The effects of the attack
Consequently, Operation Blue Star had human casualties, just like any other violent military operation. According to official reports, an estimated 83 military personnel lost their lives during the conflict whereas 492 civilian citizens also died due to the unrest. Other independent sources may report figures higher than these. Jarnail Singh was also among the victims who died as a result of the actions of the military forces.
The Aftermath
After the completion of Operation Blue Star, the law was restored in Punjab, and normal operations resumed in the Golden Temple. However, many people in the Sikh nation criticized this operation as it cost the lives of many innocent citizens (Smith, 2018). Moreover, tension increased between the members of the Sikh community and the government. This, in the end, resulted in two Sikh bodyguards of Indra Gandhi assassinating her on 31 October 1984. These following events led to increased concerns for the security of the Sikh community. In later years to come, political unrest led to a terrorist attack in the Golden Temple that would again require military intervention.
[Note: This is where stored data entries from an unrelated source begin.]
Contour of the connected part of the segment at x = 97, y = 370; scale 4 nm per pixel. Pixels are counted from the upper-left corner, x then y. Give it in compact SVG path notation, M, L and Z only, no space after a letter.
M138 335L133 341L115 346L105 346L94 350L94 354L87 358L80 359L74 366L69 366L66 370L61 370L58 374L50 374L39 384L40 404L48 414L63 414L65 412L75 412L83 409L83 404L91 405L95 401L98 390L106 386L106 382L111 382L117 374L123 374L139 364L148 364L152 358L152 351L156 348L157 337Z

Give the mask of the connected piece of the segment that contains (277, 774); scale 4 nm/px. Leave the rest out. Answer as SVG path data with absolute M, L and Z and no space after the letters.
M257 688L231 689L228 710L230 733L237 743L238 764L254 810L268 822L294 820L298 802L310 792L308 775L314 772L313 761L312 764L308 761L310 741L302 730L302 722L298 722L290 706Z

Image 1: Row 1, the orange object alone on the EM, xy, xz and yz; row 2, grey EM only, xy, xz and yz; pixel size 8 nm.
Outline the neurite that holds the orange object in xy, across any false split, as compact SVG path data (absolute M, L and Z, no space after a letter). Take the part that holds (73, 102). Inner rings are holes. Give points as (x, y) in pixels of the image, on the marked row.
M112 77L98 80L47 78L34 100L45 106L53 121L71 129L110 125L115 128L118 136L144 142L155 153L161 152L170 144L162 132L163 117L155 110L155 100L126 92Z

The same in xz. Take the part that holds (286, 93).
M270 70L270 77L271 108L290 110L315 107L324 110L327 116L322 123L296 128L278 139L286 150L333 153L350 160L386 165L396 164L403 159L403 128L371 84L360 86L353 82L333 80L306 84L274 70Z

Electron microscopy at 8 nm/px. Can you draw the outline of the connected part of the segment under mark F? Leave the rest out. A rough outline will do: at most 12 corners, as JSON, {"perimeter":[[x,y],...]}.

Efforts by the Local Government to Protect the Site
Operation Black Thunder came in as the second phase of Operation Blue Star after the restoration of harmony in the Sikhs nations. Operation Black Thunder was conducted from 9 May 1988 by trained commandos from the National Security Guards (NSG). They were to continue removing Sikh extremists from the Golden Temple after the first phase had removed some on April 30, 1980. The Black Cats from NSG were to fight terrorists who had occupied the complex Structure. The early success of Operation Black Thunder saw146 hostages released by the terrorists on May 15 and continuing success led to the militia groups surrendering by themselves. The operation was done by 18 May 1988.
Significance of the Site to World Prehistory
The Golden Temple is significant to the ancient history of the local area because it symbolizes the cultural and spiritual identify of the Sikh community. For instance, the temple has a unique design and architecture that the Sikhs teach their current generations, symbolizing their culture through art. Besides, the gurdwara in Amritsar is significant because it was used by the ancient society as a sacred place and a center of worship for Sikhs.
In closing, the Golden Temple was and still is a prestigious place meant to unite people. Its design was made to accommodate diverse needs for religious satisfaction and as a symbol for great respect for God. However, some individuals used its design and sacredness to satisfy their needs as depicted by actions of Jarnail Singh. Consequent actions by the government to stop such actions resulted into devastating effects but with success. Final restoration of order was also possible even after the unrest. Even today, Punjab holds celebrations to remember the Operation Blue Star effects to the people and the temple. It is important to learn to protect social institution such as religion to avoid consequences of going to war when such aspects are not considered in a nation of diverse religious customs.